ELY, MINN. - Every year Randy Stender and his family spend Memorial Day weekend at Birch Lake Campground, a tradition that ties him to the wild, unspoiled lands here on the edge of the Iron Range where he grew up. There was a time, he says, when he and his wife would have moved back — if there had been a job like the one his father once had at Reserve Mining.
So when he heard that Birch Lake's shoreline could become the site of one of the largest copper mines in the country, he immediately grasped the conflict gripping this charming tourist town and spreading across Minnesota.
"That's the catch," he said, opening his arms wide to the lake that shimmered in the morning light. "Because I kind of like it like this."
The prospect of a massive new mining industry here is igniting long-simmering tensions — between those who long for the surge in prosperity it could bring and those who say it threatens the splendor of the North Woods and the tourism that relies on it.
At least a dozen companies are exploring for copper, nickel, gold and other precious metals in a vast geological formation called the Duluth complex, which stretches from Tamarack, Minn., to the nearby Kawishiwi River that feeds the Boundary Waters Canoe Area Wilderness.
Company officials say hard-rock mining can — and will — be done safely, while creating thousands of jobs and spawning a new industry that could someday dwarf the state's taconite and frac sand mining operations.
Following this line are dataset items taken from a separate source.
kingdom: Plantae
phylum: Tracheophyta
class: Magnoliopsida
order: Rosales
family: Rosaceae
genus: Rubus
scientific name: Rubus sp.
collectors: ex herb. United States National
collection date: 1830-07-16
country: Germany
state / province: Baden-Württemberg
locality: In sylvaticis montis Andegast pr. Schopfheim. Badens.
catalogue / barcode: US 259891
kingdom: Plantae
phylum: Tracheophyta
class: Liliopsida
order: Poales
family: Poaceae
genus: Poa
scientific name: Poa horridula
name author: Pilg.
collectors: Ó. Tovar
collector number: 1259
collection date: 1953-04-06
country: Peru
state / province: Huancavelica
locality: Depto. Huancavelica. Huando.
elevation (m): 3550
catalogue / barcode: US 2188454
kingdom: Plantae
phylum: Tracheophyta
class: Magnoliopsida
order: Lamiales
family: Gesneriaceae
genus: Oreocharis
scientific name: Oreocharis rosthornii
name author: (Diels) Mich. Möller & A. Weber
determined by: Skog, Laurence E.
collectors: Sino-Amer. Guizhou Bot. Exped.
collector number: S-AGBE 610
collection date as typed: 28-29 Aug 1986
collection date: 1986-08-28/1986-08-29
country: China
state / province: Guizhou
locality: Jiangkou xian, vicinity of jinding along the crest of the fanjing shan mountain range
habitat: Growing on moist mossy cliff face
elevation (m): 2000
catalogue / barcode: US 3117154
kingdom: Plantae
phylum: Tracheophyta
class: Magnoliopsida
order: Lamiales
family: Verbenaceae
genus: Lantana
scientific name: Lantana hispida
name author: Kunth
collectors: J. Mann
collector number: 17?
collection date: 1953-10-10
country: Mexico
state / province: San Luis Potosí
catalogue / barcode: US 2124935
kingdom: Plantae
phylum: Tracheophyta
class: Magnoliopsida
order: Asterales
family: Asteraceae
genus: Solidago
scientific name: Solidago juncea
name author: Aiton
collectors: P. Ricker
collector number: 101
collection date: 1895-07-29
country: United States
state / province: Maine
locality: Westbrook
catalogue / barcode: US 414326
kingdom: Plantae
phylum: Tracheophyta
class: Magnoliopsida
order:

"A viable community has to depend on more than tourism," said Brian Krunkkala, who works at an Ely bait shop.
Opponents say hard-rock mining is not like taconite, and point to western states where similar mines have polluted thousands of miles of streams and rivers with acidic runoff. Even at its best, they say, mining that produces acid along with precious metals is too risky for the water-rich environment of northern Minnesota and the outdoor recreation that draws hundreds of thousands of visitors each year.